Fin novembre 2015, le parquet avait pourtant requis la démolition dans un délai de six mois de cette mosquée de 1 500 m² et pouvant accueillir 700 fidèles. Il estimait que l'association qui gère la mosquée n'était pas propriétaire de l'intégralité des terrains au moment de la construction du bâtiment. "C'est un jugement particulièrement laxiste", a réagi David Rachline, le maire de la ville. "S'il s'était agi de n'importe quel citoyen, sa maison aurait été rasée", a affirmé l'élu frontiste.

"Je suis content qu'on ne détruise pas la mosquée"

Les juges ont en revanche infligé une amende aux dirigeants de la mosquée. Le tribunal a condamné l'association El Fath, qui gère la mosquée, à 60 000 euros d'amende pour avoir construit avec un permis périmé et au mépris de certaines dispositions sur les zones inondables. Son président, Driss Maaoroufi, a écopé lui de 15 000 euros d'amende. "Je suis content qu'on ne détruise pas la mosquée", a-t-il dit.
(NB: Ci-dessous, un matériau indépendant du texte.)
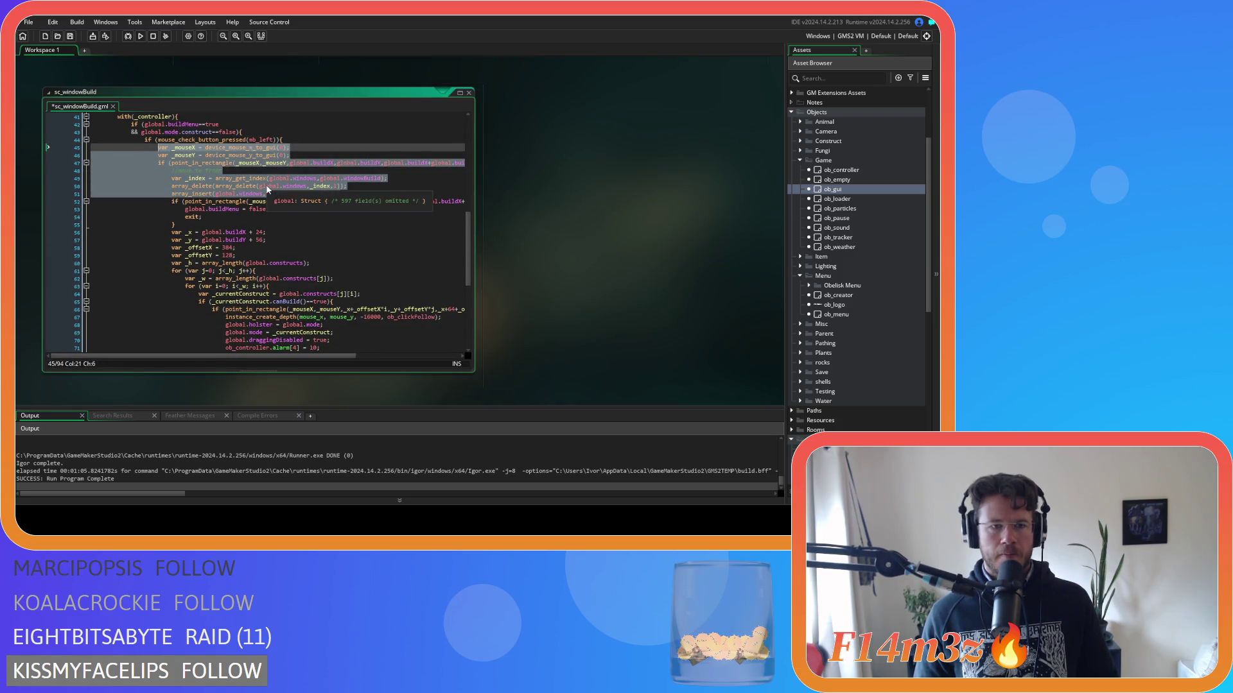
# Copy sc_windowBuild's _index, array_delete and array_insert lines, then scroll to sc_windowInventory's code.
pyautogui.click(331, 187)
pyautogui.moveTo(340, 194); pyautogui.dragTo(160, 168)
pyautogui.rightClick(175, 172)
pyautogui.click(214, 191)
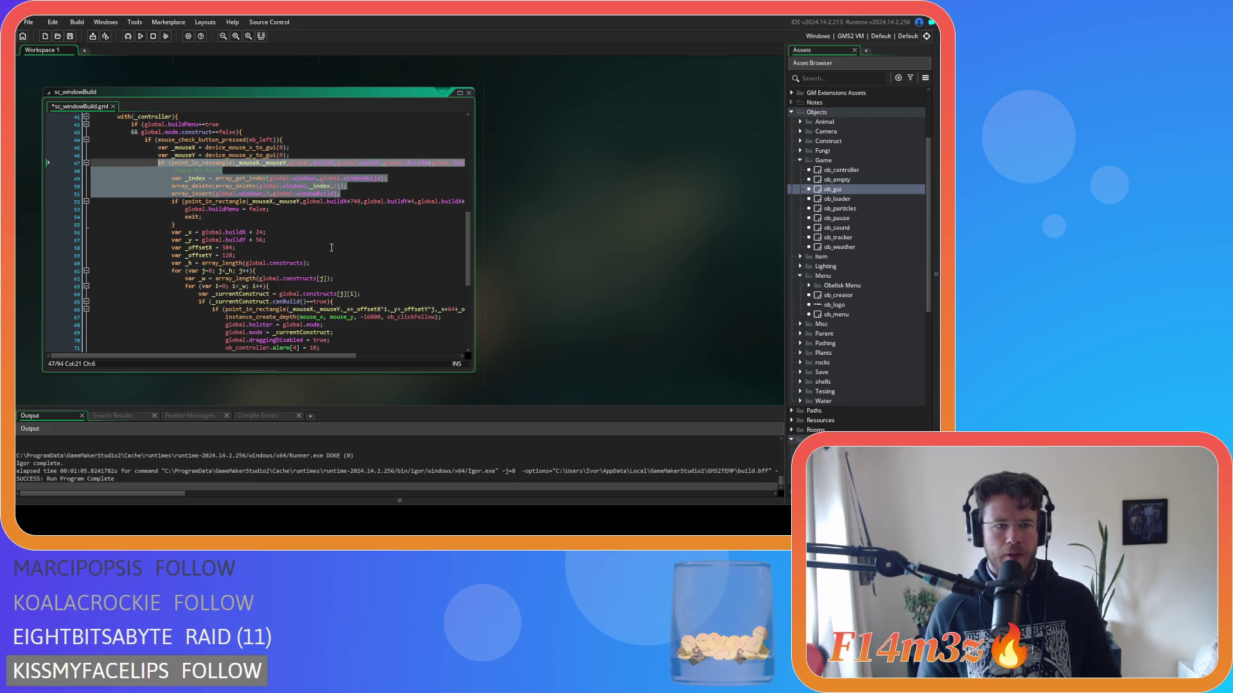
pyautogui.scroll(-5, 578, 278)
pyautogui.scroll(-5, 578, 278)
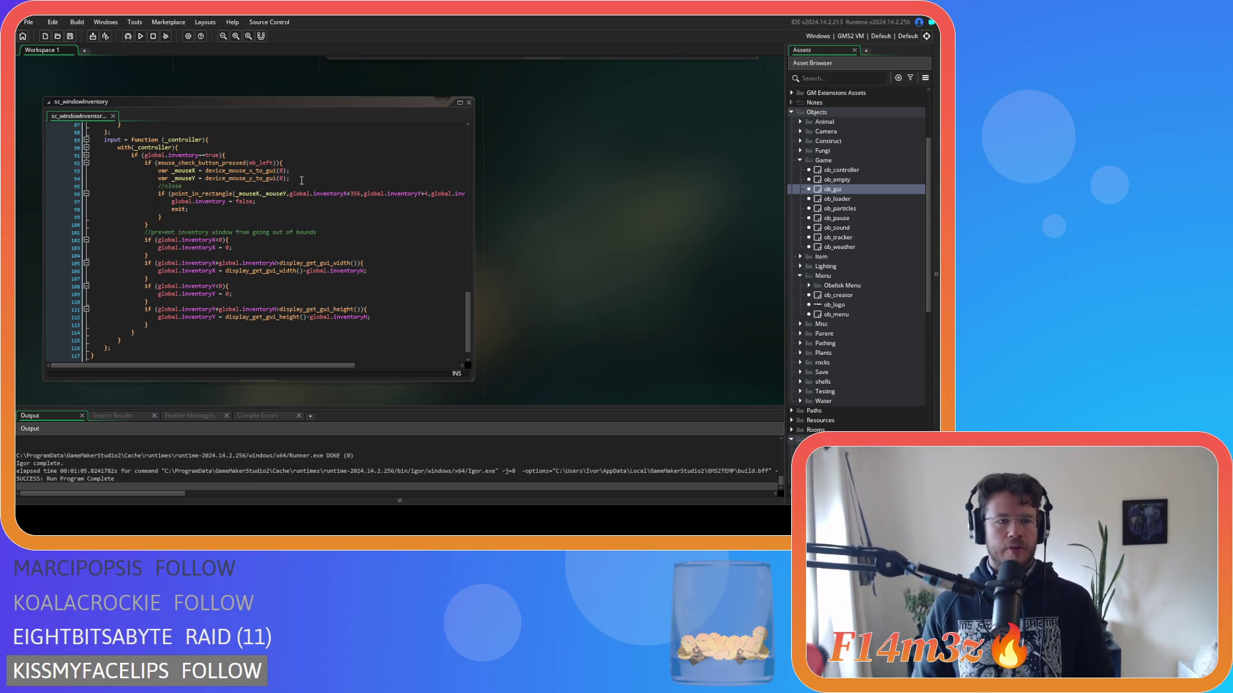
# Paste the move-to-front block after line 94 and indent the //close block one level.
pyautogui.click(302, 181)
pyautogui.click(300, 170)
pyautogui.click(308, 177)
pyautogui.press('ctrl+v')
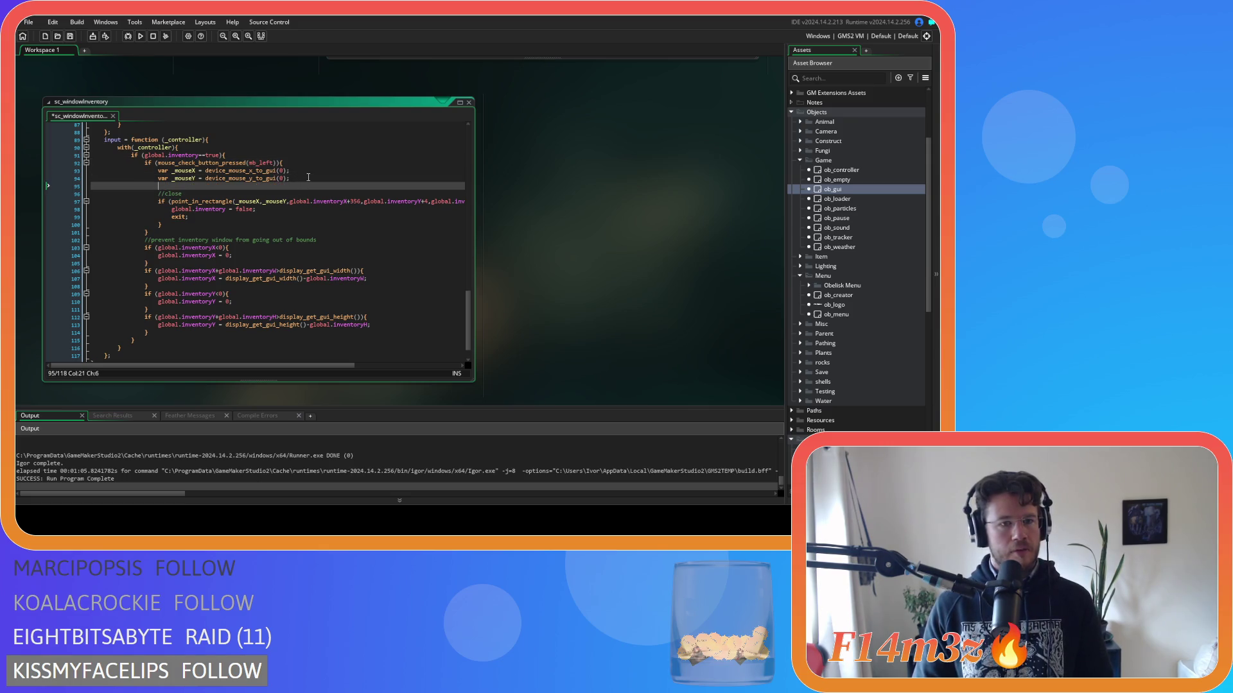
pyautogui.click(190, 257)
pyautogui.press('shift+Up')
pyautogui.press('shift+Up')
pyautogui.press('shift+Up')
pyautogui.press('Tab')
# Add a line after the closing brace, save sc_windowInventory, and start a Find for 'buil'.
pyautogui.click(179, 256)
pyautogui.press('Return')
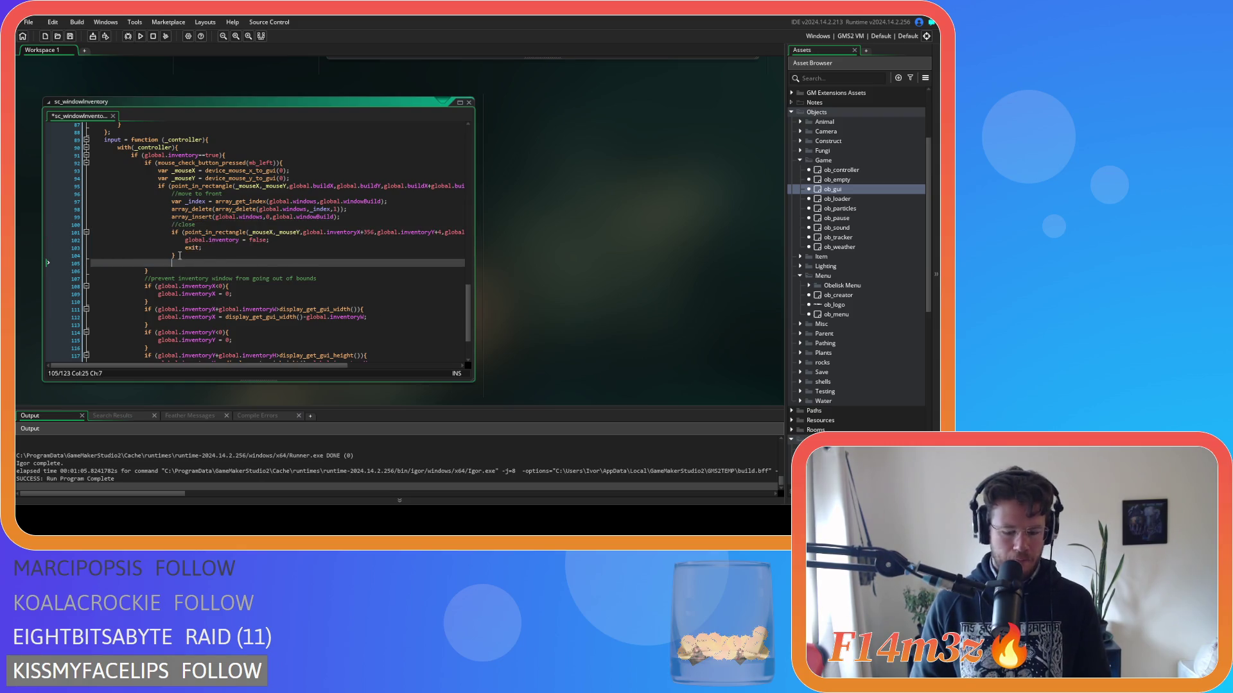
pyautogui.press('ctrl+s')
L'ancien maire UMP de Fréjus, Elie Brun, a également été condamné à une peine de 18 mois de prison avec sursis et 100 000 euros d'amende pour délivrance frauduleuse du permis de construire. Il a également interdiction d'exercer des fonctions publiques pendant 5 ans. Le feuilleton judiciaire n'est pas terminé car une procédure est encore en cours devant le tribunal administratif.